そして消費者の深層心理を理解するために、「静態評価」という商品CMやパッケージを見た際の消費者の脳波や目線などの動きを測定する手法を採用しました。そして、その結果を分析し、CM構成やパッケージデザインに活かすことで売り上げアップに成功しました。

SNICKERS(スニッカーズ)

スニッカーズは、アメリカのマース社が販売するスナックバーです。

このお菓子は「お腹が空いたらスニッカーズ」というキャッチフレーズで有名ですが、このフレーズにニューロマーケティングが活用されたと言われています。このフレーズをテレビCMや動画広告などで消費者に発信し、消費者の心理に根付かせることでお腹が空いた時にスニッカーズを消費者に連想させることに成功しました。

アサヒビール株式会社

アサヒビール株式会社は、日本の大手ビールメーカーです。アサヒビールは缶チューハイ「アサヒもぎたて」のパッケージデザインリニューアルの際に、ニューロマーケティングを活用しました。具体的には、デザインの色彩やキャッチコピー、配列などを何百パターンも用意し、人がどの部分に注目し、それについてどう感じているのかを分析しました。そして新デザインを決定しました。

ニューロマーケティングのまとめ

いかがでしたでしょうか。

今回は消費者の無意識下にある意思決定を可視化するニューロマーケティングについてご紹介してきました。

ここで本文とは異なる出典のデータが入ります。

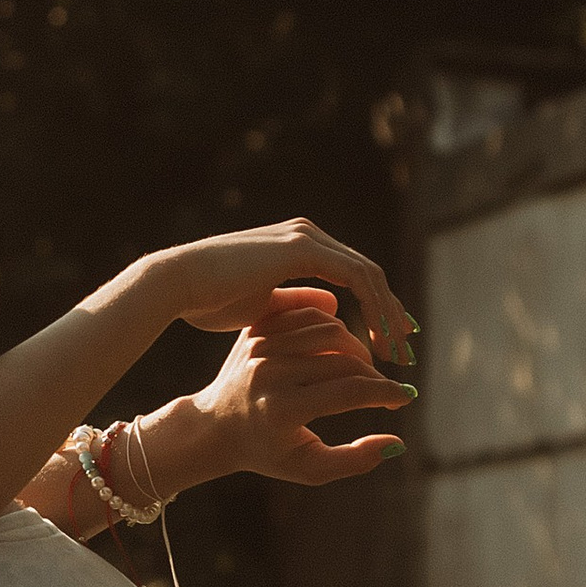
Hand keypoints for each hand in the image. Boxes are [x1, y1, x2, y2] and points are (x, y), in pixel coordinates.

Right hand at [154, 218, 415, 362]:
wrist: (179, 285)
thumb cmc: (209, 301)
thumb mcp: (264, 307)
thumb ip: (298, 304)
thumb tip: (332, 309)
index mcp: (300, 245)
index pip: (355, 275)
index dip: (377, 308)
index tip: (391, 342)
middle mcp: (308, 234)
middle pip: (368, 273)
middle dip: (390, 314)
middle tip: (406, 351)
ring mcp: (307, 237)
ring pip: (369, 275)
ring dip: (387, 315)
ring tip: (397, 352)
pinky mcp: (303, 248)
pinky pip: (356, 277)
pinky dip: (373, 308)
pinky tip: (377, 339)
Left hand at [191, 286, 414, 485]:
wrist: (215, 426)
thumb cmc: (268, 452)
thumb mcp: (310, 469)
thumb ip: (354, 461)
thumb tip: (397, 443)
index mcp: (282, 410)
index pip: (349, 392)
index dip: (385, 393)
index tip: (405, 398)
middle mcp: (269, 374)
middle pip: (343, 359)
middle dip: (373, 373)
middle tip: (383, 388)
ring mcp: (260, 347)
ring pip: (329, 329)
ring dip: (355, 346)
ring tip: (362, 369)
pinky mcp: (256, 330)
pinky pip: (306, 315)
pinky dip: (331, 326)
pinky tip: (339, 347)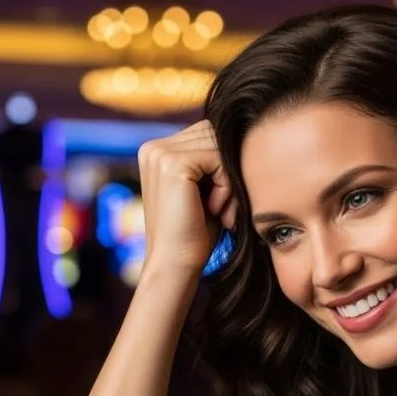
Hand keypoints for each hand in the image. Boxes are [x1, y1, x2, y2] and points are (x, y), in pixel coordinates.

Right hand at [137, 119, 236, 273]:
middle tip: (227, 207)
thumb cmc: (196, 232)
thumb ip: (213, 161)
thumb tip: (243, 133)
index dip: (224, 164)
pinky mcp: (172, 164)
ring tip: (222, 210)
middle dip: (229, 169)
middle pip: (214, 135)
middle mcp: (153, 147)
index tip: (223, 201)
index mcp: (157, 150)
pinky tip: (217, 209)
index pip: (207, 135)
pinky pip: (219, 160)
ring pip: (218, 146)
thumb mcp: (206, 189)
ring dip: (230, 180)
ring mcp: (159, 153)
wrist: (176, 263)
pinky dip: (227, 186)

ニューロマーケティングは、消費者の価値観が多様化してきた現代においてもっと活用する企業が増えてくると予想されています。

なにより消費者をより深く観察する必要が出てきたと言えるのではないでしょうか。

より精度の高いマーケティングを実現するには最適な手法だと思うので、きちんと課題を理解した上で活用してみてください。